▸ What you will do: Switch "COLMAP model name" to "camera model name" in the material below, and give its lines again with nothing else changed. Leave the pictures out of your answer.

▸ Recorded information:
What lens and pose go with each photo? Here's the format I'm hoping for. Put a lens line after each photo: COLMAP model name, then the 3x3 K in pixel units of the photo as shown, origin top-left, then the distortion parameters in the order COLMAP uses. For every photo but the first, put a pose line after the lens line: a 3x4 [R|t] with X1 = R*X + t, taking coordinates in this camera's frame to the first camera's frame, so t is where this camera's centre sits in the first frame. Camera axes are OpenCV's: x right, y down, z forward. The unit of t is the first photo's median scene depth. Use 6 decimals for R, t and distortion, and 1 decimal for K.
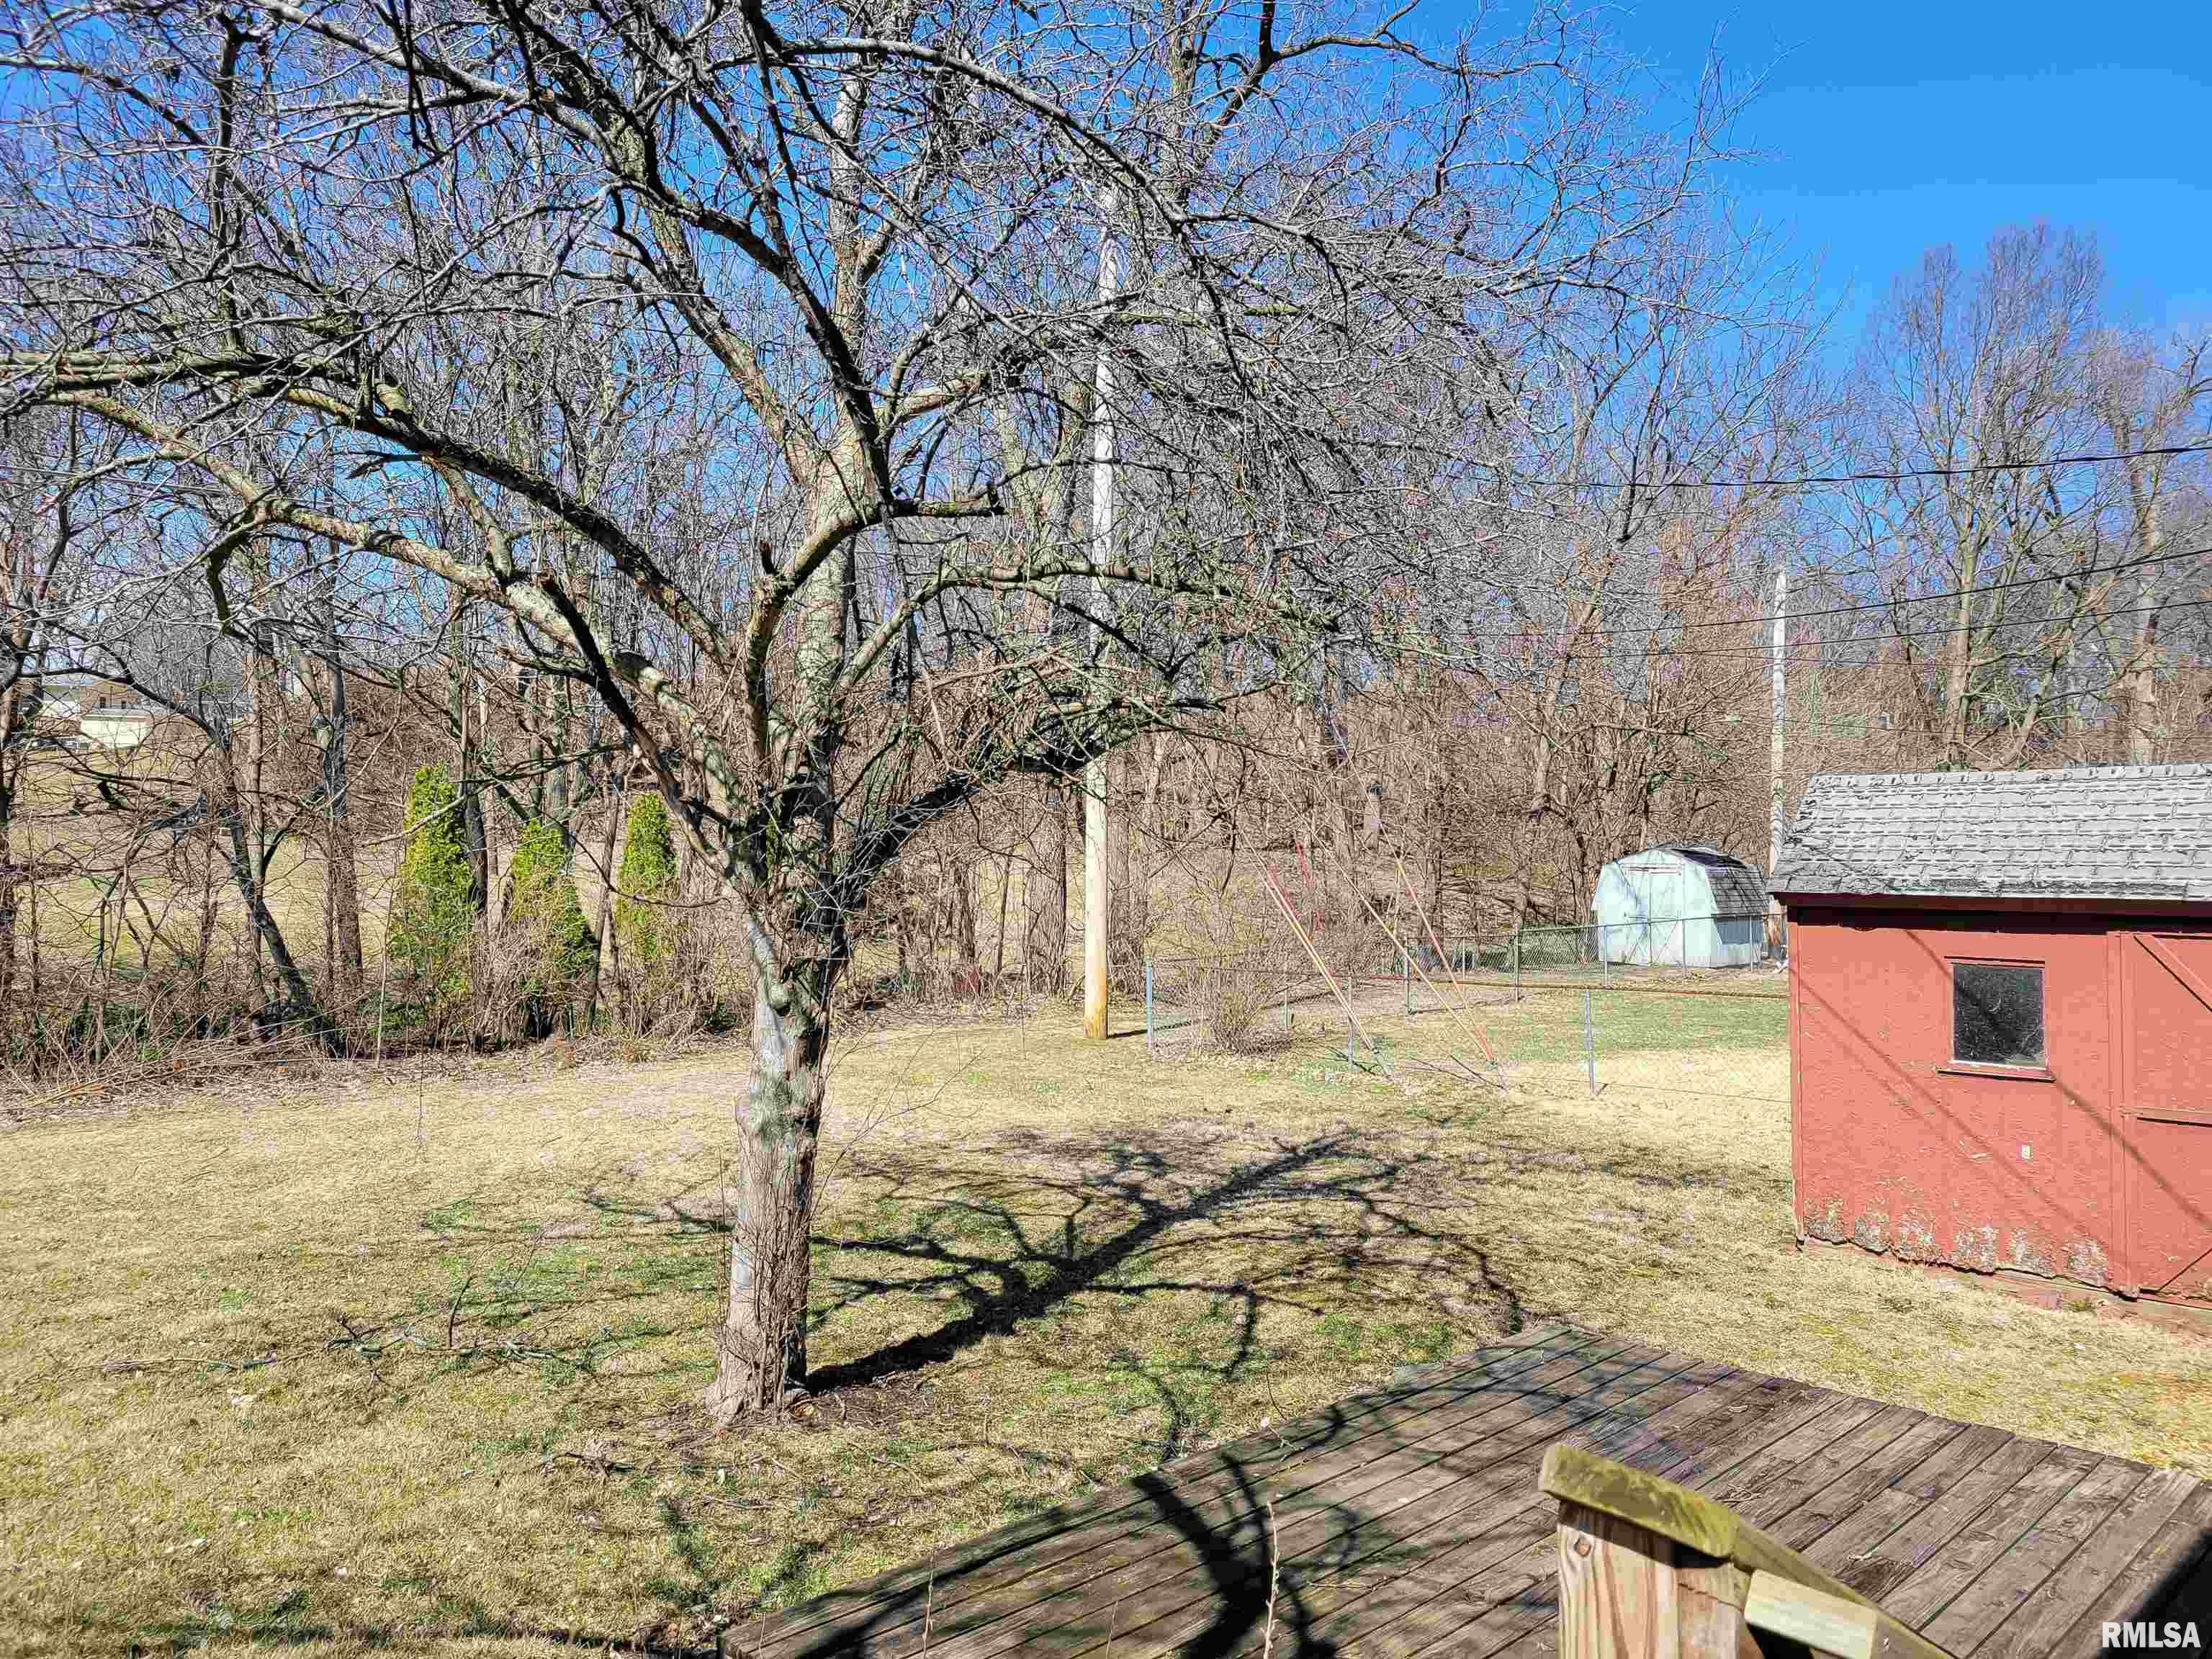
lens RADIAL K [[1685.9, 0, 1107.8], [0, 1685.9, 827.0], [0, 0, 1]] dist [0.011743, -0.003305]
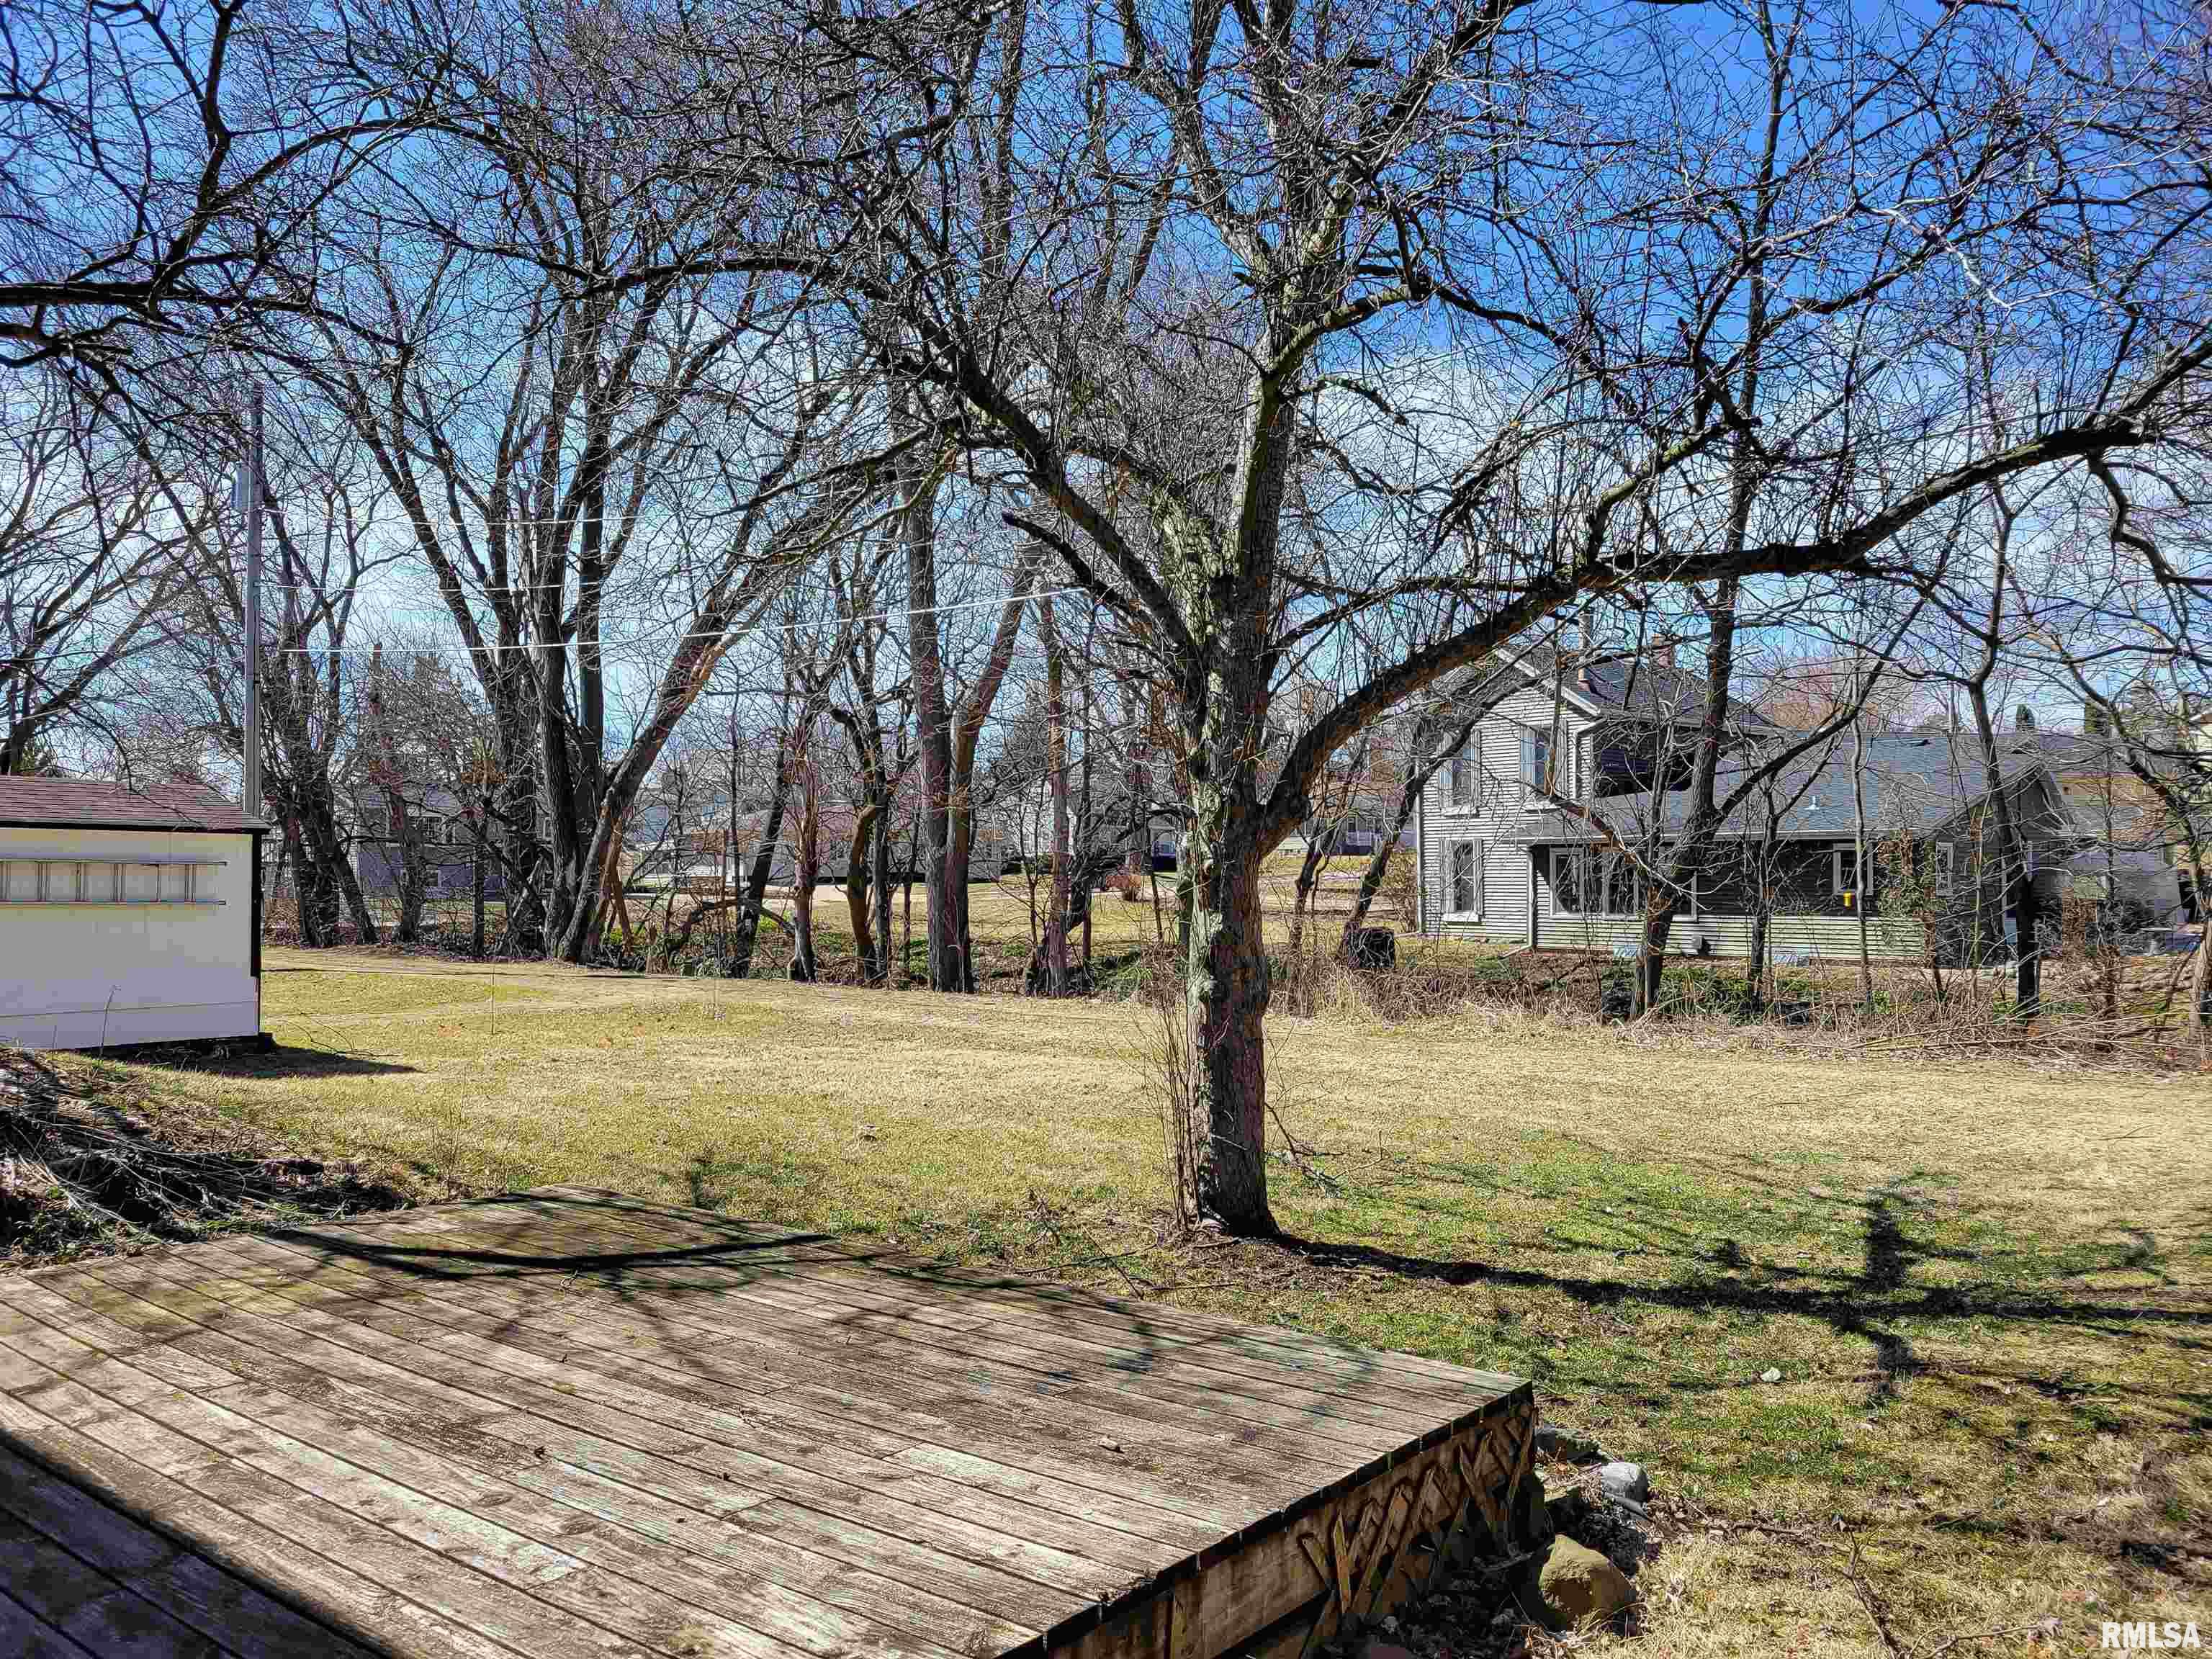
lens RADIAL K [[1685.9, 0, 1107.7], [0, 1685.9, 831.2], [0, 0, 1]] dist [0.011743, -0.003305]
pose [[0.100374, -0.044421, -0.993958, 1.117027], [0.006054, 0.999012, -0.044036, 0.176008], [0.994931, -0.001597, 0.100544, 1.073798]]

▸ Exercise solution:
What lens and pose go with each photo? Here's the format I'm hoping for. Put a lens line after each photo: camera model name, then the 3x3 K in pixel units of the photo as shown, origin top-left, then the distortion parameters in the order COLMAP uses. For every photo but the first, put a pose line after the lens line: a 3x4 [R|t] with X1 = R*X + t, taking coordinates in this camera's frame to the first camera's frame, so t is where this camera's centre sits in the first frame. Camera axes are OpenCV's: x right, y down, z forward. The unit of t is the first photo's median scene depth. Use 6 decimals for R, t and distortion, and 1 decimal for K.
lens RADIAL K [[1685.9, 0, 1107.8], [0, 1685.9, 827.0], [0, 0, 1]] dist [0.011743, -0.003305]
lens RADIAL K [[1685.9, 0, 1107.7], [0, 1685.9, 831.2], [0, 0, 1]] dist [0.011743, -0.003305]
pose [[0.100374, -0.044421, -0.993958, 1.117027], [0.006054, 0.999012, -0.044036, 0.176008], [0.994931, -0.001597, 0.100544, 1.073798]]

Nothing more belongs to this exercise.